[Input material Boundary: Start]

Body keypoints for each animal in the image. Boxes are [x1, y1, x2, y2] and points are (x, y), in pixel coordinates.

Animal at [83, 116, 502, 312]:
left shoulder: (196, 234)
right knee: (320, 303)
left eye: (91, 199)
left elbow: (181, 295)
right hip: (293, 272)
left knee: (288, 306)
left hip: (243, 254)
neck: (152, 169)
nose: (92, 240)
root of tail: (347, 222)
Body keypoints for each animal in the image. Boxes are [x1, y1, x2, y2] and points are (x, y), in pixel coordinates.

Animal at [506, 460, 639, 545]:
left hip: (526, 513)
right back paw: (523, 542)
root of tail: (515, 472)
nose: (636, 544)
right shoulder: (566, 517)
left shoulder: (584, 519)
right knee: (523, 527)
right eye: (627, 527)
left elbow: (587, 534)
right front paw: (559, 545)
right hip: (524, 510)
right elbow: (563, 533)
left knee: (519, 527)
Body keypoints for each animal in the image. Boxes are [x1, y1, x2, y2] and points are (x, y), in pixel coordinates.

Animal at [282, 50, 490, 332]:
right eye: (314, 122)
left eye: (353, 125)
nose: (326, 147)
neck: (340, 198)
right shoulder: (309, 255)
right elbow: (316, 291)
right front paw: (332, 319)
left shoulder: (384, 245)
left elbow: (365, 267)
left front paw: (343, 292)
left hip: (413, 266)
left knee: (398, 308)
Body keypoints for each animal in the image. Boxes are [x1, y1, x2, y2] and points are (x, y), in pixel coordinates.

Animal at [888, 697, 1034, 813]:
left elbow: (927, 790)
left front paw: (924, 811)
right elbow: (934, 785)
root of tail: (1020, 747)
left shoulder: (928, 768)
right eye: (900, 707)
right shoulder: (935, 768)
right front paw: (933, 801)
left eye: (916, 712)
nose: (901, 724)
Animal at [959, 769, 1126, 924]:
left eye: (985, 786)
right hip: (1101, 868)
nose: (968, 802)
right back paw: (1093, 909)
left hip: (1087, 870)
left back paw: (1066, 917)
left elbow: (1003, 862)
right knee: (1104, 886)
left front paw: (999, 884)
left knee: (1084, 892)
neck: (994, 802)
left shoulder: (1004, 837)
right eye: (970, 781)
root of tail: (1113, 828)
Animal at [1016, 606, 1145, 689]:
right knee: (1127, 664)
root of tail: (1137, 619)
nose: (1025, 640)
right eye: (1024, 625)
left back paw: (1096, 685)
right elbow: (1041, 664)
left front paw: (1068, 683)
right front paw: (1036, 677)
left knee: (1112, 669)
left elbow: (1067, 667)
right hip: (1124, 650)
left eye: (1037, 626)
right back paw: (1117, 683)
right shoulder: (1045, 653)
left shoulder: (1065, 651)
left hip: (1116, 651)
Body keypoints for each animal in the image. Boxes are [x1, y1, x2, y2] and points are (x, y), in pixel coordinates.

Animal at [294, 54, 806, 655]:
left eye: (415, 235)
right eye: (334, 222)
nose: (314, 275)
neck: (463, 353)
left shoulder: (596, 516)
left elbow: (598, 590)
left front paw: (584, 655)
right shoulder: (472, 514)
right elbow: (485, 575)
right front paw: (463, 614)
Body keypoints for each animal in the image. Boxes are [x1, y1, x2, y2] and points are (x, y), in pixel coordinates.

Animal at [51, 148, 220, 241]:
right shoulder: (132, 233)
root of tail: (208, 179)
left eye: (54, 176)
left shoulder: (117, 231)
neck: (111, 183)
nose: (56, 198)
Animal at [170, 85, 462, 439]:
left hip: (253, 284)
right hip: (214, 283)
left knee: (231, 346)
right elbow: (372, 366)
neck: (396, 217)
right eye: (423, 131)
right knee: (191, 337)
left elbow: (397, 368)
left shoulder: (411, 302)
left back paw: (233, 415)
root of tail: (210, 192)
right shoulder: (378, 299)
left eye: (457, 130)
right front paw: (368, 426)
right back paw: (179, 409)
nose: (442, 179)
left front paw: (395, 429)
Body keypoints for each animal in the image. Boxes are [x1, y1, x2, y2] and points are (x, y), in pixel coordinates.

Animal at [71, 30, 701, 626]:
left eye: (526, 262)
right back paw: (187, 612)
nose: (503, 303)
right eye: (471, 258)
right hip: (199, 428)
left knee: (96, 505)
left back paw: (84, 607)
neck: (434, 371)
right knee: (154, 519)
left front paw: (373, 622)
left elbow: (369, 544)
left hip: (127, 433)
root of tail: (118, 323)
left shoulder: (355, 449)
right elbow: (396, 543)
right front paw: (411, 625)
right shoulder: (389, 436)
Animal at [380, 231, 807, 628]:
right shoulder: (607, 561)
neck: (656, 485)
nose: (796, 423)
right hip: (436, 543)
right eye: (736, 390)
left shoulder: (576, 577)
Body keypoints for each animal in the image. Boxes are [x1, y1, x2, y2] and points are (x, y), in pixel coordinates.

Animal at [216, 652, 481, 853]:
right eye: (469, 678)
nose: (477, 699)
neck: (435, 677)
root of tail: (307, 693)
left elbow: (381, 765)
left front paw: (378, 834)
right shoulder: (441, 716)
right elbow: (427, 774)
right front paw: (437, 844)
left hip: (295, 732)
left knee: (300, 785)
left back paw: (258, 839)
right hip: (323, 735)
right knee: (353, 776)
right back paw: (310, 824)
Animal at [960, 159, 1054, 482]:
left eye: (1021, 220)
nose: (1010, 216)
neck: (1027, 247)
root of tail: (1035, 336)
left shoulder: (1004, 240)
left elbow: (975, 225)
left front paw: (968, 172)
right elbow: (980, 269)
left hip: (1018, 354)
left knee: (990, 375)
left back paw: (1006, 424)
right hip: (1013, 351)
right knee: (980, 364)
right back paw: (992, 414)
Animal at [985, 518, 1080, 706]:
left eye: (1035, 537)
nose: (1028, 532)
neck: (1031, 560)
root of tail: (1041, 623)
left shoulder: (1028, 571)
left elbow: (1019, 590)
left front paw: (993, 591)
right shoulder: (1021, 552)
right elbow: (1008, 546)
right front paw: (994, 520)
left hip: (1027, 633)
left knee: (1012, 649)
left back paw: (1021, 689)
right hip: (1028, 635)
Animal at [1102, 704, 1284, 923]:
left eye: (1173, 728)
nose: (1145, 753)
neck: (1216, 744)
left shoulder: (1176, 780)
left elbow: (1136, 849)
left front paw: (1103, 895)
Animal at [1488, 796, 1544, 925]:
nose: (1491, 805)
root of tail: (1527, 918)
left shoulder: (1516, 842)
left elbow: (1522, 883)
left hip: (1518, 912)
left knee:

[Input material Boundary: End]

- _Exercise prompt_
Word for word, write out the entries above again.

- _Written reply_
Body keypoints for each animal in the image. Boxes are [x1, y1, x2, y2] and points are (x, y), in pixel coordinates.

Animal at [83, 116, 502, 312]:
left shoulder: (196, 234)
right knee: (320, 303)
left eye: (91, 199)
left elbow: (181, 295)
right hip: (293, 272)
left knee: (288, 306)
left hip: (243, 254)
neck: (152, 169)
nose: (92, 240)
root of tail: (347, 222)
Body keypoints for each animal in the image. Boxes are [x1, y1, x2, y2] and points are (x, y), in pixel coordinates.

Animal at [506, 460, 639, 545]:
left hip: (526, 513)
right back paw: (523, 542)
root of tail: (515, 472)
nose: (636, 544)
right shoulder: (566, 517)
left shoulder: (584, 519)
right knee: (523, 527)
right eye: (627, 527)
left elbow: (587, 534)
right front paw: (559, 545)
right hip: (524, 510)
right elbow: (563, 533)
left knee: (519, 527)
Body keypoints for each animal in the image. Boxes are [x1, y1, x2, y2] and points are (x, y), in pixel coordinates.

Animal at [282, 50, 490, 332]:
right eye: (314, 122)
left eye: (353, 125)
nose: (326, 147)
neck: (340, 198)
right shoulder: (309, 255)
right elbow: (316, 291)
right front paw: (332, 319)
left shoulder: (384, 245)
left elbow: (365, 267)
left front paw: (343, 292)
left hip: (413, 266)
left knee: (398, 308)
Body keypoints for each animal in the image. Boxes are [x1, y1, x2, y2] and points are (x, y), in pixel coordinates.

Animal at [888, 697, 1034, 813]:
left elbow: (927, 790)
left front paw: (924, 811)
right elbow: (934, 785)
root of tail: (1020, 747)
left shoulder: (928, 768)
right eye: (900, 707)
right shoulder: (935, 768)
right front paw: (933, 801)
left eye: (916, 712)
nose: (901, 724)
Animal at [959, 769, 1126, 924]:
left eye: (985, 786)
right hip: (1101, 868)
nose: (968, 802)
right back paw: (1093, 909)
left hip: (1087, 870)
left back paw: (1066, 917)
left elbow: (1003, 862)
right knee: (1104, 886)
left front paw: (999, 884)
left knee: (1084, 892)
neck: (994, 802)
left shoulder: (1004, 837)
right eye: (970, 781)
root of tail: (1113, 828)
Animal at [1016, 606, 1145, 689]:
right knee: (1127, 664)
root of tail: (1137, 619)
nose: (1025, 640)
right eye: (1024, 625)
left back paw: (1096, 685)
right elbow: (1041, 664)
left front paw: (1068, 683)
right front paw: (1036, 677)
left knee: (1112, 669)
left elbow: (1067, 667)
right hip: (1124, 650)
left eye: (1037, 626)
right back paw: (1117, 683)
right shoulder: (1045, 653)
left shoulder: (1065, 651)
left hip: (1116, 651)
Body keypoints for each animal in the image. Boxes are [x1, y1, x2, y2] and points are (x, y), in pixel coordinates.

Animal at [294, 54, 806, 655]:
left eye: (415, 235)
right eye: (334, 222)
nose: (314, 275)
neck: (463, 353)
left shoulder: (596, 516)
left elbow: (598, 590)
left front paw: (584, 655)
right shoulder: (472, 514)
right elbow: (485, 575)
right front paw: (463, 614)
Body keypoints for each animal in the image. Boxes are [x1, y1, x2, y2] and points are (x, y), in pixel coordinates.

Animal at [51, 148, 220, 241]:
right shoulder: (132, 233)
root of tail: (208, 179)
left eye: (54, 176)
left shoulder: (117, 231)
neck: (111, 183)
nose: (56, 198)
Animal at [170, 85, 462, 439]:
left hip: (253, 284)
right hip: (214, 283)
left knee: (231, 346)
right elbow: (372, 366)
neck: (396, 217)
right eye: (423, 131)
right knee: (191, 337)
left elbow: (397, 368)
left shoulder: (411, 302)
left back paw: (233, 415)
root of tail: (210, 192)
right shoulder: (378, 299)
left eye: (457, 130)
right front paw: (368, 426)
right back paw: (179, 409)
nose: (442, 179)
left front paw: (395, 429)
Body keypoints for each animal in the image. Boxes are [x1, y1, x2, y2] and points are (x, y), in pixel coordinates.

Animal at [71, 30, 701, 626]:
left eye: (526, 262)
right back paw: (187, 612)
nose: (503, 303)
right eye: (471, 258)
right hip: (199, 428)
left knee: (96, 505)
left back paw: (84, 607)
neck: (434, 371)
right knee: (154, 519)
left front paw: (373, 622)
left elbow: (369, 544)
left hip: (127, 433)
root of tail: (118, 323)
left shoulder: (355, 449)
right elbow: (396, 543)
right front paw: (411, 625)
right shoulder: (389, 436)
Animal at [380, 231, 807, 628]:
right shoulder: (607, 561)
neck: (656, 485)
nose: (796, 423)
right hip: (436, 543)
right eye: (736, 390)
left shoulder: (576, 577)
Body keypoints for each animal in the image. Boxes are [x1, y1, x2, y2] and points are (x, y), in pixel coordinates.

Animal at [216, 652, 481, 853]:
right eye: (469, 678)
nose: (477, 699)
neck: (435, 677)
root of tail: (307, 693)
left elbow: (381, 765)
left front paw: (378, 834)
right shoulder: (441, 716)
right elbow: (427, 774)
right front paw: (437, 844)
left hip: (295, 732)
left knee: (300, 785)
left back paw: (258, 839)
right hip: (323, 735)
right knee: (353, 776)
right back paw: (310, 824)
Animal at [960, 159, 1054, 482]:
left eye: (1021, 220)
nose: (1010, 216)
neck: (1027, 247)
root of tail: (1035, 336)
left shoulder: (1004, 240)
left elbow: (975, 225)
left front paw: (968, 172)
right elbow: (980, 269)
left hip: (1018, 354)
left knee: (990, 375)
left back paw: (1006, 424)
right hip: (1013, 351)
right knee: (980, 364)
right back paw: (992, 414)
Animal at [985, 518, 1080, 706]:
left eye: (1035, 537)
nose: (1028, 532)
neck: (1031, 560)
root of tail: (1041, 623)
left shoulder: (1028, 571)
left elbow: (1019, 590)
left front paw: (993, 591)
right shoulder: (1021, 552)
right elbow: (1008, 546)
right front paw: (994, 520)
left hip: (1027, 633)
left knee: (1012, 649)
left back paw: (1021, 689)
right hip: (1028, 635)
Animal at [1102, 704, 1284, 923]:
left eye: (1173, 728)
nose: (1145, 753)
neck: (1216, 744)
left shoulder: (1176, 780)
left elbow: (1136, 849)
left front paw: (1103, 895)
Animal at [1488, 796, 1544, 925]:
nose: (1491, 805)
root of tail: (1527, 918)
left shoulder: (1516, 842)
left elbow: (1522, 883)
left hip: (1518, 912)
left knee:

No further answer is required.